The resistance to rotation of the turret back to its quiescent position, occurs especially in large turrets having bearing diameters of at least nine meters. Although roller bearings are preferred to rotatably support the turret (especially at the upper bearing) to provide low friction turret rotation, foundries are not available that can make single forgings of over nine meters diameter. As a result, such large turrets have commonly used slider bearings consisting of stainless steel against lubricated bronze. In practice, such bearings often have a much higher friction coefficient than roller bearings, so that greater torque is required to rotate the turret back towards its quiescent position. Also, such large turrets are usually very heavily loaded, so that there is large bearing friction. Applicant's torque enhancer is therefore especially useful in such large turrets. In order to significantly increase torque, applicant's torque enhancer preferably extend radially beyond the turret by more than half the turret radius (e.g. R in FIG. 3), and more preferably by at least the turret radius.
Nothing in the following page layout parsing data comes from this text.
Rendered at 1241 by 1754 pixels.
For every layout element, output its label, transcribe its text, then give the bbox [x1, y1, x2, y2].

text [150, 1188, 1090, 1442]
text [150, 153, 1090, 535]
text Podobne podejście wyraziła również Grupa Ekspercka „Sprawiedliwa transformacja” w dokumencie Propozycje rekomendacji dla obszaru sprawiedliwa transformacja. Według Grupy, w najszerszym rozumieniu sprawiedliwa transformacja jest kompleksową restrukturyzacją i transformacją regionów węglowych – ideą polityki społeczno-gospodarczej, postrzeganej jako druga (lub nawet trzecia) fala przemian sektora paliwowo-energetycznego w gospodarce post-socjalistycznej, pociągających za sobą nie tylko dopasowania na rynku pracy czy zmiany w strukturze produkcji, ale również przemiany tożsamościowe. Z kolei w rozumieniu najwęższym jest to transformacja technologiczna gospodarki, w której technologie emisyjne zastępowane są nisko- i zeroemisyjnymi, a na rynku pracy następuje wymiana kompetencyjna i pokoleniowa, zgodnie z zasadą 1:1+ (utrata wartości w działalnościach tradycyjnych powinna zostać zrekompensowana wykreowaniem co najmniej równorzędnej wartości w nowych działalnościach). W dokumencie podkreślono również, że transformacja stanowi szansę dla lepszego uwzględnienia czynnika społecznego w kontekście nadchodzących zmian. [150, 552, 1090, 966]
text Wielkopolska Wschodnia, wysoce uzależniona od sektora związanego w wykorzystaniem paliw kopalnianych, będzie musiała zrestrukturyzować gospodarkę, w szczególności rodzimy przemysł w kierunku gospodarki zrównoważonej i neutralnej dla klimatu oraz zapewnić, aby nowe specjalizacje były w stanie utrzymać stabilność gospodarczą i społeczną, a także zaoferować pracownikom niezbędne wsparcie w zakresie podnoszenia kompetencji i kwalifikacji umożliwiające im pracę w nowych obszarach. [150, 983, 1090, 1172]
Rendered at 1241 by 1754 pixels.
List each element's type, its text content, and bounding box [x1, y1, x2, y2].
The torque enhancer will almost always extend by more than one meter beyond the turret periphery. The turret is that structure which does not pivot (usually less than 10°) about any horizontal axes. Usually all portions of the turret can support large downward forces such as the downward component of force applied by one of the chain devices in the quiescent condition; then, the downward force applied by a chain device is about 85% of the weight in air of the chain device portion that lies above the seafloor (where the chain device is of steel having a specific gravity of about 8), and is usually many tons.
Thus, applicant provides an offshore system with torque enhancers that provide additional torque to rotate a turret back towards its quiescent position. The torque enhancer has an inner end mounted at spaced locations on the turret and has an outer end lying much further from the turret axis than the turret periphery, preferably at least one meter further. A mooring chain device is coupled to the outer end of the torque enhancer to apply horizontal components of forces thereto, or at least horizontal subcomponents that tend to merge turret rotation, to increase the torque applied to the turret. The torque enhancer can include two separate members each having inner ends mounted at circumferentially spaced locations on the turret and having adjacent outer ends coupled to the mooring chain device. Where the members are rigid beams that resist column collapse, they can hold a guide that is slidably engaged with the mooring chain device. Where the members are tension devices that cannot withstand compression loading, the outer ends of the members are substantially fixed to the mooring chain device.
Although particular embodiments of the invention have been described and illustrated herein, it is recognized that modifications and variations may readily occur to those skilled in the art, and consequently, it is intended that the claims be interpreted to cover such modifications and equivalents.